Questions
In the triangle $ABC$ below we know the values of $\alpha$, $\beta$ and $\vert BD\vert$ in addition to knowing that AD is the median in the triangle, i.e. $\vert BD\vert = \vert DC\vert$.
Is it possible to analytically determine the other side lengths, i.e. $\vert AB\vert$, $\vert AD \vert$ and $\vert AC \vert$? If no, why not? Is the solution ambiguous?
My Approach
Since none of the triangles have enough information on their own, I have tried to utilize that the triangles $ABD$ and $ADC$ have the same areas to give me some insigts about the relationship between them:
\begin{align*} \frac{1}{2} \vert AB \vert \vert AD\vert \sin(\alpha) = \frac{1}{2} \vert AD \vert \vert AC\vert \sin(\beta) \end{align*} simplifying to \begin{align} \vert AB \vert \sin(\alpha) =\vert AC\vert \sin(\beta) \qquad(1), \end{align} or equivalently $$\frac{\sin(\alpha)}{\sin(\beta)} = \frac{\vert AB\vert}{\vert AC\vert}\qquad (2).$$ This is convenient, since I can compute the ratio on the left hand side.

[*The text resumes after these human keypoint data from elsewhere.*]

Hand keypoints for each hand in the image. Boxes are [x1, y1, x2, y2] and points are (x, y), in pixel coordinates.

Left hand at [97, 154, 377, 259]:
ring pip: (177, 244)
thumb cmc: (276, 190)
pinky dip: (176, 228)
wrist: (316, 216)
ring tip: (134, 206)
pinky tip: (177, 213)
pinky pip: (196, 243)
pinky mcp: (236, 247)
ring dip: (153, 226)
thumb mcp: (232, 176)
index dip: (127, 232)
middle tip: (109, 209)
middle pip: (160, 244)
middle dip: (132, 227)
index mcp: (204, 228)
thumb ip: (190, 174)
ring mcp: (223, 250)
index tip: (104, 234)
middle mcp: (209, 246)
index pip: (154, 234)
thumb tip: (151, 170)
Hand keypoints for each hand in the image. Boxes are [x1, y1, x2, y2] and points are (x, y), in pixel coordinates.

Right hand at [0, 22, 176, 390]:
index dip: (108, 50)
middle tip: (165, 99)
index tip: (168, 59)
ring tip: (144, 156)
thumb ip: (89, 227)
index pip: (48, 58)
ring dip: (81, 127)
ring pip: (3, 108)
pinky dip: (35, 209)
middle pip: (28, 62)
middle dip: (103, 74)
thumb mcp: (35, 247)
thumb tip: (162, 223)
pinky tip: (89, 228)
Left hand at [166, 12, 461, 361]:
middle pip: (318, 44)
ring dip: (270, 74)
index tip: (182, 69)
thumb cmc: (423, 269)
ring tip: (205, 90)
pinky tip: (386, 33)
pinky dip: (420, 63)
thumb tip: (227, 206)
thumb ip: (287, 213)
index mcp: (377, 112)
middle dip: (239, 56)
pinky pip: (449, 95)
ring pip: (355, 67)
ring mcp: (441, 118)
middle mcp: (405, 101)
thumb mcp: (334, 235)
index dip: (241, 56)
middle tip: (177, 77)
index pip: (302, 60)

To gain more information about $\vert AB\vert$ and $\vert AC\vert$, I derive and expression for each of them using the sinus theorem on the triangles ABD and ABC, resulting in the two equations: \begin{align} \vert BD \vert &= \frac{\sin(\alpha)}{\sin(\delta)}\vert AB\vert \\ \vert BD \vert &= \frac{\sin(\beta)}{\sin(\zeta)}\vert AC\vert \end{align} or in combination \begin{align} \frac{\vert AB\vert}{\vert AC \vert} = \frac{\sin(\beta)\sin(\delta)}{\sin(\alpha)\sin(\zeta)}, \end{align} which can be substituted into Eq. (2) resulting in the relation \begin{align} \left(\frac{\sin(\alpha)}{\sin(\beta)} \right)^2=\frac{\sin(\delta)}{\sin(\zeta)}, \end{align} or, when substituting $\delta = \pi - \zeta$ \begin{align} \left(\frac{\sin(\alpha)}{\sin(\beta)} \right)^2=\frac{\sin(\pi - \zeta)}{\sin(\zeta)}.\qquad (3) \end{align} So when I go down this path my question becomes: Can I determine $\zeta$ analytically from Eq. (3)?
(Answer based on @Intelligentipauca's comments)
Apply the sine theorem to both triangle ABD and ADC we get the two equations
\begin{align} \frac{\vert AD\vert}{\vert BD\vert} &= \frac{\sin(\gamma)}{\sin(\alpha)} \\ \frac{\vert AD\vert}{\vert DC\vert} &= \frac{\sin(\epsilon)}{\sin(\beta)}. \end{align} Since $\vert BD\vert = \vert DC\vert$ we can combine the two equations to get
\begin{align} \frac{\sin(\beta)}{\sin(\alpha)} = \frac{\sin(\epsilon)}{\sin(\gamma)}. \end{align}
Utilizing the identity $\sin(x)=\sin(\pi-x)$ and that $\epsilon = \pi - \alpha - \beta - \gamma$ we get
\begin{align} \frac{\sin(\beta)}{\sin(\alpha)} = \frac{\sin(\alpha+\beta+\gamma)}{\sin(\gamma)}, \end{align} which has the solution \begin{align} \tan(\gamma) &= \frac{\sin(\alpha)\sin(\alpha+\beta)}{\sin(\beta)-\sin(\alpha)\cos(\alpha+\beta)}. \end{align} Knowing $\gamma$ the remaining values can be calculated using simple trigonometry.